Composing Language Models with Learned Connections

Author: Denis Avetisyan

Researchers are exploring ways to combine the power of multiple pre-trained language models without retraining, unlocking new levels of performance and efficiency.

The architecture leverages three distinct, frozen layer-1 models to encode input, projecting their hidden states into a shared latent space and averaging them to create a unified representation [latex]\mathbf{z}\_{1}[/latex], which then informs two further frozen layer-2 models at a sparsity level of 0.75; these layer-2 representations are subsequently projected into another shared space, culminating in a cross-attention output node that generates the final prediction-a process that trains only five projection matrices and the output node, totaling 17.6 million parameters.

This work introduces frozen language model graphs, a parameter-efficient method for cross-architecture communication via a shared latent space, enabling strong performance on diverse benchmarks.

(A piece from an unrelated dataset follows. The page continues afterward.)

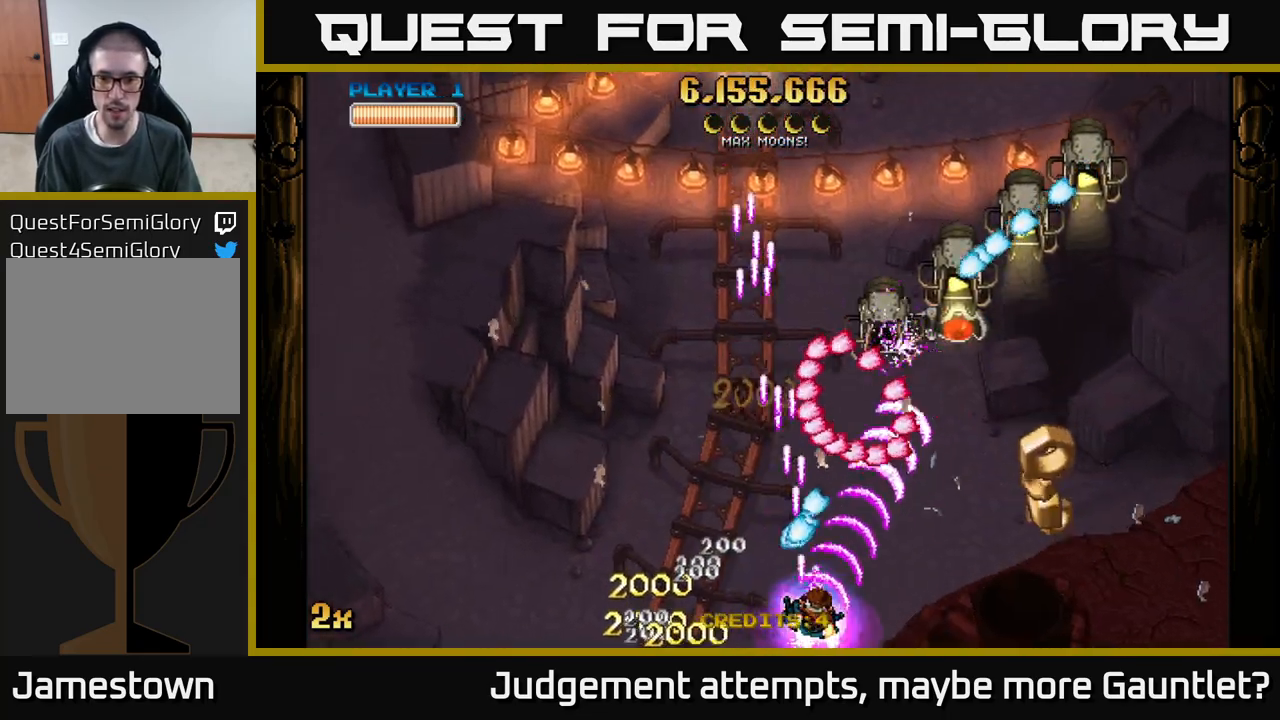
{"buttons": ["A"], "left_stick": "down-right", "events": [[83, "left_stick", "up-right"], [283, "left_stick", "down-right"]]}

Despite the increasing scale of large language models, efficiently combining their capabilities remains a significant challenge. This is addressed in ‘Dead Weights, Live Signals: Feedforward Graphs of Frozen Language Models’ which introduces a parameter-efficient architecture composing multiple pretrained LLMs via a learned, shared latent space for communication. By treating frozen models as nodes in a feedforward graph and optimizing only a small number of projection matrices, the approach achieves strong performance on reasoning and knowledge benchmarks, surpassing single-model baselines and parameter-matched classifiers. Can this differentiable communication paradigm unlock emergent capabilities beyond those present in individual, monolithic language models?

Beyond Scale: Rethinking Intelligence

Despite the impressive scale of contemporary large language models, consistently achieving robust performance on complex reasoning tasks remains a significant challenge. These models, while proficient at pattern recognition and generating human-like text, often falter when confronted with problems demanding multi-step inference, logical deduction, or the integration of diverse knowledge sources. This limitation isn’t necessarily due to a lack of data or model size, but rather a fundamental constraint within the monolithic architecture itself. Current LLMs typically process information sequentially, hindering their ability to explore multiple reasoning pathways in parallel or to effectively decompose intricate problems into manageable sub-components. Consequently, researchers are increasingly focused on exploring novel architectural innovations – moving beyond simply scaling up existing models – to unlock true reasoning capabilities and create artificial intelligence systems that can reliably tackle complex challenges.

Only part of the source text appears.